An extrordinary (to me anyway) headline report in this week's Catholic Herald seems to undermine the bishops' previously laudable (again to me anyway) stance and concerns about the new Equalities Bill. The Bishops' concerns about the Equalities Bill many catholics share. Essentially the concerns are that a consequence of the Bill should it become law is that some matters of Catholic religious practice and belief will be in conflict with the state's approach. As the state's approach can be enforced through Employment Tribunals and the courts, with sometimes unlimited compensation and damages awards, the continuation of some catholic traditions and practices, will become, potentially, very expensive and difficult.
For example a disappointed non-catholic candidate for the headship of a catholic school could claim compensation including damages for 'injured feelings'. The matter would be exacerbated by the reverse burden of proof being applied by the Judge, which virtually means the catholic school would be treated as guilty unless it could prove its innocence. The bishops' arguments previously appeared to be that this is tantamount to a transgression by Caesar's lawmakers into areas which should be reserved for the laws of God. Such arguments seem in my humble opinion, to be sound.

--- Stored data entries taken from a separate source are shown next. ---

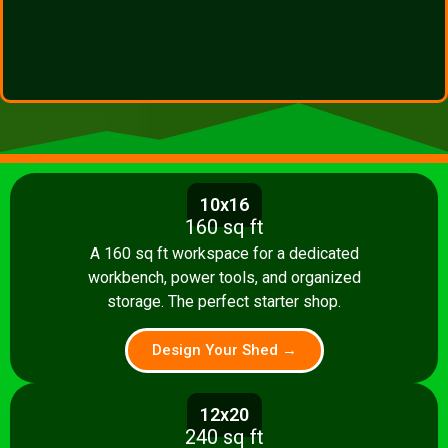
10x16
160 sq ft
A 160 sq ft workspace for a dedicated
workbench, power tools, and organized
storage. The perfect starter shop.
Design Your Shed →
12x20
240 sq ft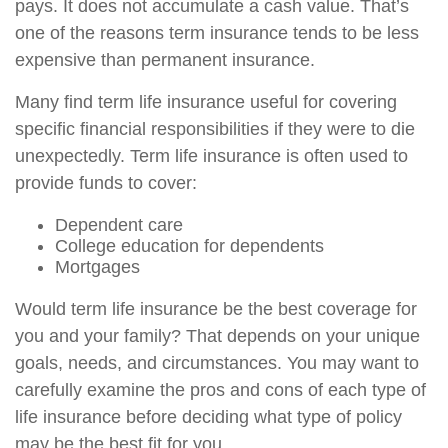
pays. It does not accumulate a cash value. That’s
one of the reasons term insurance tends to be less
expensive than permanent insurance.
Many find term life insurance useful for covering
specific financial responsibilities if they were to die
unexpectedly. Term life insurance is often used to
provide funds to cover:
Dependent care
College education for dependents
Mortgages
Would term life insurance be the best coverage for
you and your family? That depends on your unique
goals, needs, and circumstances. You may want to
carefully examine the pros and cons of each type of
life insurance before deciding what type of policy
may be the best fit for you.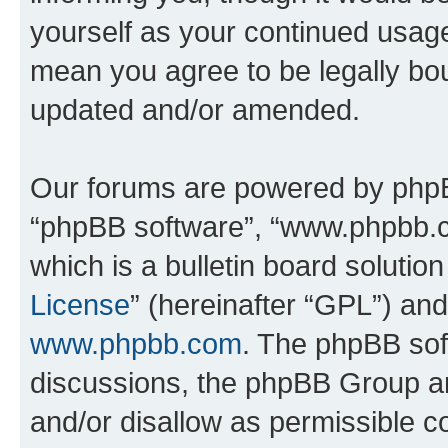
yourself as your continued usag
mean you agree to be legally bo
updated and/or amended.
Our forums are powered by phpBB 
“phpBB software”, “www.phpbb.
which is a bulletin board solutio
License
” (hereinafter “GPL”) a
www.phpbb.com
. The phpBB soft
discussions, the phpBB Group ar
and/or disallow as permissible c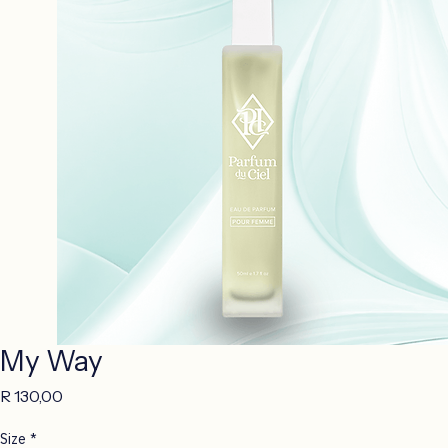
My Way
Price
R 130,00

So why then does the Cardinal Vaughan catholic school in London whose Catholic head's appointment was presumably supported by the bishops and most of whose governors are appointed and may be removed by the catholic diocese, have to be reported by the catholic church authorites to the secular "Schools Adjudicator"?
The Cardinal Vaughan school is one of the best Catholic comprehensive schools in London so the anxiety of the bishops to ensure that as many poorer families as possible benefit and that the School's excellence does not predominately benefit white middle classes, is understandable. However if the Diocese believes that its school's head and governors are not having sufficient regard for 'the option for the poor', it should surely have used catholic mediators or even catholic lawyers to try to resolve the issues internally rather than go off to the secular authorities? After all if the Church internal mediation attempts failed, the bishops could then have not reappointed the recalitrant governors and instead appointed as governors men and women whose viewpoints were more in line with its own - governors' appointments are generally for fixed terms of 3 years.. The head could then if he was really acting against the interests of the Church have been subjected to disciplinary procedures by such governors and either brought into the bishops' line or disciplined depending on the circumstances.
This action of the Catholic Church reporting a Catholic school to the State authorities, if accurately reported in the Catholic Herald, risks undermining the previous very creditable actions of the Church in seeking to dissuade the secular state from interfering in matters religious and I feel is a sad and retrograde step. The laudable ends to not justify such unhappy means.